Calligraphers were not regarded as ordinary artisans. They were members of a subculture with its own set of aesthetic codes and foundation myths and often with strong connections to Sufism, a mystical branch of Islam still too little understood in the West.

Exalted as it was, the pen came with sumptuous accoutrements. Knives used to trim it were fitted with ivory, agate or coral handles. Small flat objects, called maktas, originally bits of stone on which the pen rested when cut, were transformed into miniature sculptures of walrus tusk and gold.

Parchment was used for early Korans. Then paper became common and inspired yet another line of ornate and ingenious instruments, evident in the show.

Scissors from 18th-century Iran fold into a sleek, compact dart shape, rounded at the top and pierced with pinpoint fine openwork patterns. The finger holes of a large pair of scissors made in Ottoman Turkey form calligraphic characters that spell out one of the names of God. With every slice, the idea is, you say a prayer.

Over time, an entire industry of calligraphic accessories flourished, from pen-cases and ink wells inlaid with tortoise shell, ebony and mother-of-pearl to an Ikea’s worth of specialized furniture, including calligrapher’s tables as ornate as altars.

Most sensuous of all were book covers of tooled and gilded leather, or painted and lacquered pasteboard. Many Koran covers had abstract decorations, but on one Iranian example roses and tulips palpitate against a hot-red ground as if drawing vitality from the writing they enclosed and protected.

Writing — the written word — was the essential thing. If “Traces of the Calligrapher,” organized by Mary McWilliams and David J. Roxburgh of Harvard University, is primarily an ensemble of the instruments that produced it, the show also evokes calligraphy as a physical act.

A film of the American-born master calligrapher Mohamed Zakariya at work is a mesmerizing part of the show. So are the wall texts that describe stages of calligraphic training. Hands-on study entails the preparation of materials and the mastery of pen techniques.

 

But it begins with a prolonged contemplation of existing calligraphy, a total immersion in the written word, which means keeping it in front of your eye, living with it, absorbing its particular pulses and energies before attempting to send your own version out into the world.

The second and smaller of the two shows, “Writing the Word of God: Calligraphy and the Qur’an,” affords something like this experience. It is a deep-end dive into writing and its history.

Two parchment sheets, their edges nibbled away by time, date to the seventh century, when Islam was new. The words that crowd every inch of surface might even have been copied during the prophet’s lifetime. At that early date, though, the word of Allah was customarily presented as Muhammad had presented it: orally. The manuscript at Asia Society was probably a kind of prompt-book for recitations.

But very quickly, copies of the Koran became primary objects, esteemed for their beauty as well as their content. Stretched-out Arabic letters on a single surviving page from an eighth century Koran have the stop-start rhythms of a music score. And on a page from a different copy the same script appears in gold on a rich midnight-blue ground.
--- --- ---
ASSIGNMENT 1 = In the calligraphy article, what materials were used for the handles of the knives that trimmed the pen?
The rows below have no connection to the calligraphy article.

Dataset entries =
--- --- ---
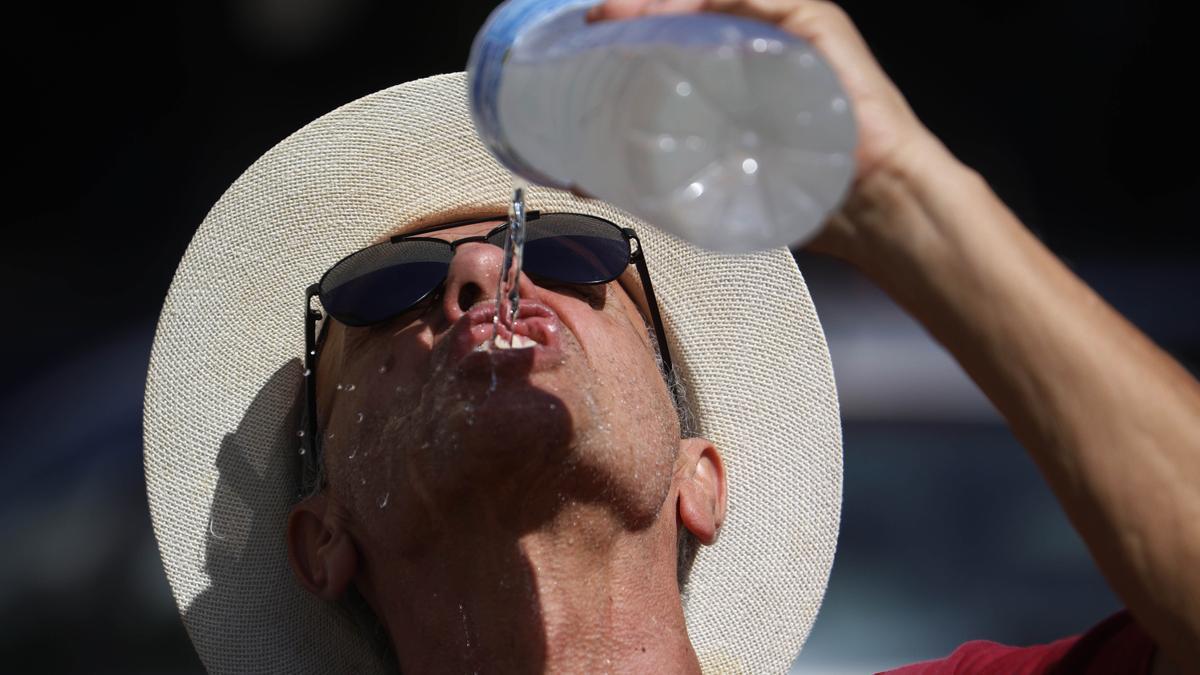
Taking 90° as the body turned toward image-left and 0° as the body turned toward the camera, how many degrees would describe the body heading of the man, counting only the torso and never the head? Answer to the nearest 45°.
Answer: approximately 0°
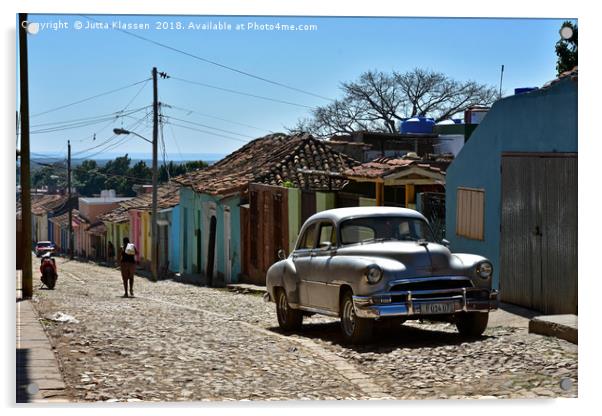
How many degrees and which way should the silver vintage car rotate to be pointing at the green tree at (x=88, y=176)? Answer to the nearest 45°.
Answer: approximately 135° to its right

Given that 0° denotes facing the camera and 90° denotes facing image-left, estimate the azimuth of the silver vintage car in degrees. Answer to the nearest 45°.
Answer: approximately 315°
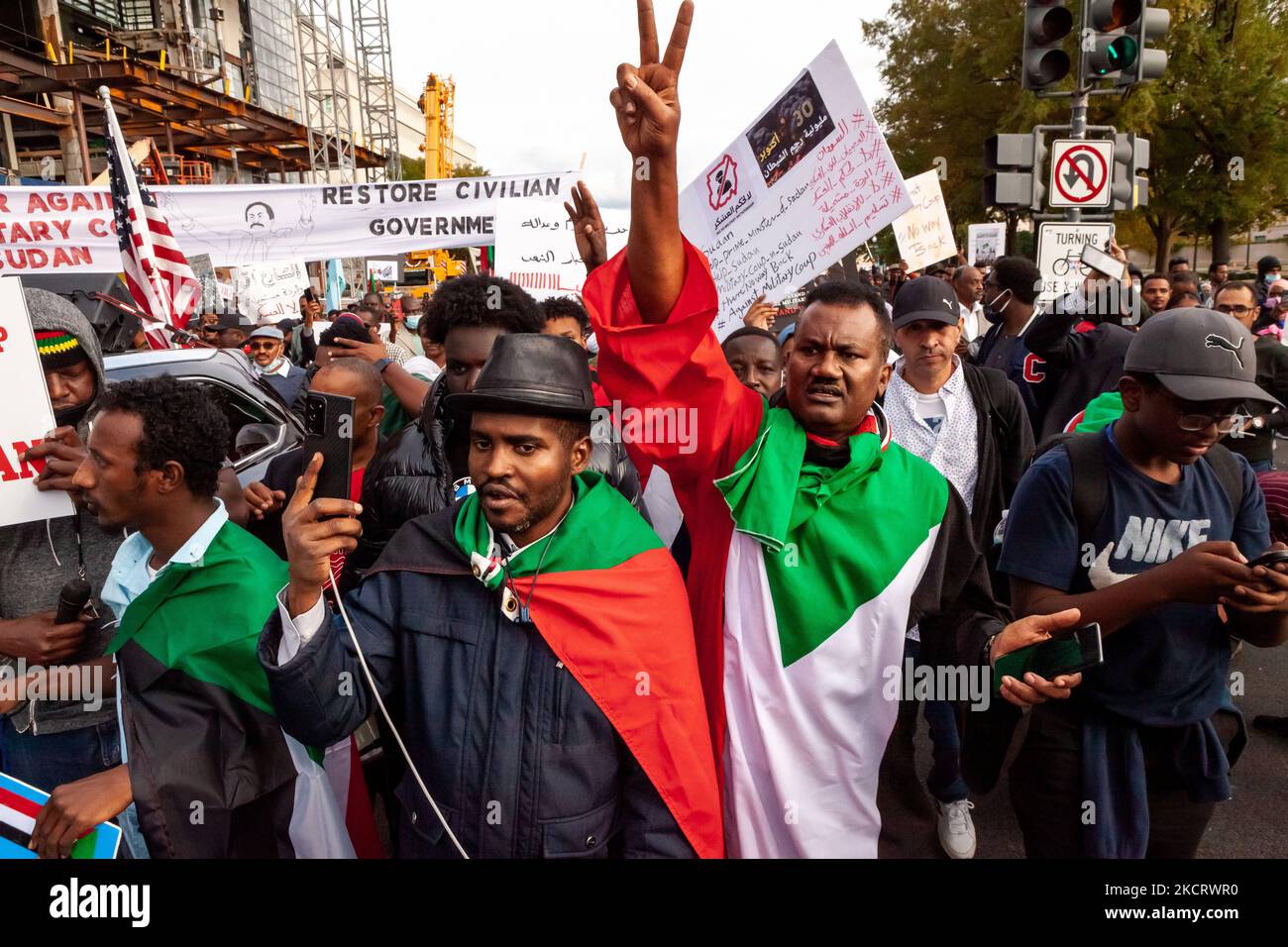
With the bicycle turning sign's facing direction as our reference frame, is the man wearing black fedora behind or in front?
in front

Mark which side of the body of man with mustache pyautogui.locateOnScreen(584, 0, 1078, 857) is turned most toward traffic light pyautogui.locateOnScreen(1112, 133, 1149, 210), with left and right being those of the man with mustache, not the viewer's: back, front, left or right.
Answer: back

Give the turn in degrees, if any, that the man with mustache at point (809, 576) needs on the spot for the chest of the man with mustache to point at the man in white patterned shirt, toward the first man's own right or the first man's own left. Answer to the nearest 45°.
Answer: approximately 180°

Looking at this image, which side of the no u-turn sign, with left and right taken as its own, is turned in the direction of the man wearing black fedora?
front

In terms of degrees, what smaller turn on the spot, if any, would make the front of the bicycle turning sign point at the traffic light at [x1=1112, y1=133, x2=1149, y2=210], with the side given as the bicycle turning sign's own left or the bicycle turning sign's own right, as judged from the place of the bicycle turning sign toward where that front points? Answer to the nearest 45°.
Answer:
--- --- ---
ASSIGNMENT 2 = Convert the stretch of the dataset rows from the line containing "Mark which side" through the line containing "Answer: back" into a Markdown table with columns n and Line, one numbered row per line, skipping blank lines.

SOLUTION 1 = Ivory, agate or coral.

SOLUTION 2 =
| n | Line |
|---|---|
| 1 | Mark which side of the body of man with mustache pyautogui.locateOnScreen(584, 0, 1078, 857) is turned most toward traffic light pyautogui.locateOnScreen(1112, 133, 1149, 210), with left and right being those of the man with mustache, not the viewer's: back, front, left or right. |
| 2 | Answer: back |